Ashton’s lips pressed into a straight line and he didn’t reply.

“¡Papi, mira!” Voice full of glee, Yadiel gestured expansively at the array of food. “Hay mucha comida aquí.”

“Sí, mijo,” Ashton said gravely. “But you just ate.”

“Pero quiero comer eso,” Yadiel replied, pouting.

Since Ashton still hadn’t even deigned to acknowledge her presence, let alone make introductions, Jasmine picked up a plate and addressed Yadiel directly. “¿Qué quieres comer?”

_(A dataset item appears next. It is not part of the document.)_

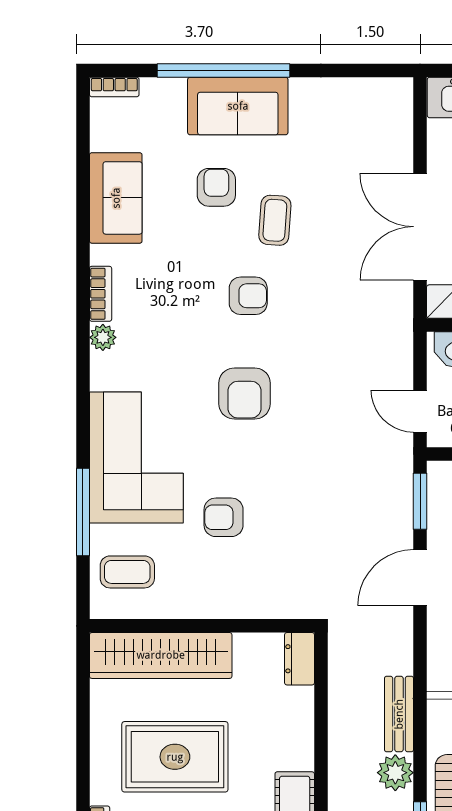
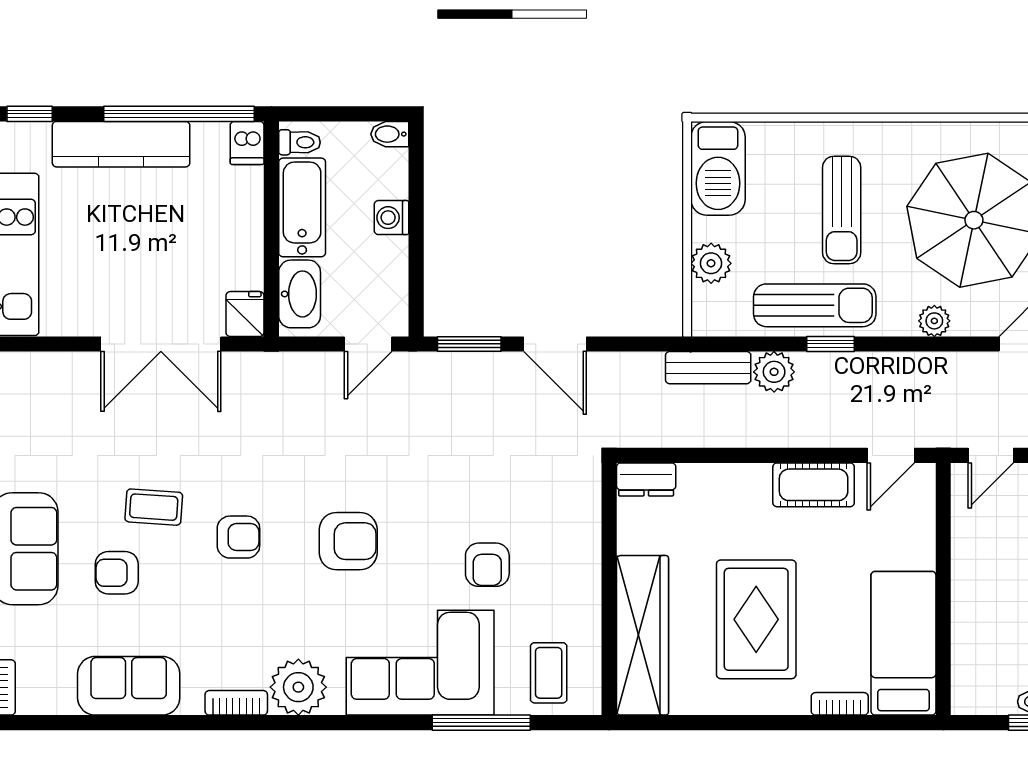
armchair: (248, 296) -> (238, 537), turned 90
plant: (103, 337) -> (298, 687), width x1.87, depth x1.87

As Yadiel turned starry eyes on the trays of food and snacks, Ashton moved closer. “Inglés, Yadiel,” he said, when Yadiel started chattering about the food in Spanish.

Jasmine rolled her eyes and muttered, “I do know some Spanish.” Enough to talk to children, at least.

Ashton finally met her eyes. “He speaks English too. It’ll be good practice for him.”

The mention of practice made her recall her own Spanish lessons with Ashton. He’d been unfailingly patient with her . . . almost like he was used to teaching a reluctant learner. At the time, she hadn’t given it much thought. But now, after meeting his son, things were starting to fall into place. His kindness, the bad jokes—holy shit, they were dad jokes not bad jokes—and how he was always texting with his father.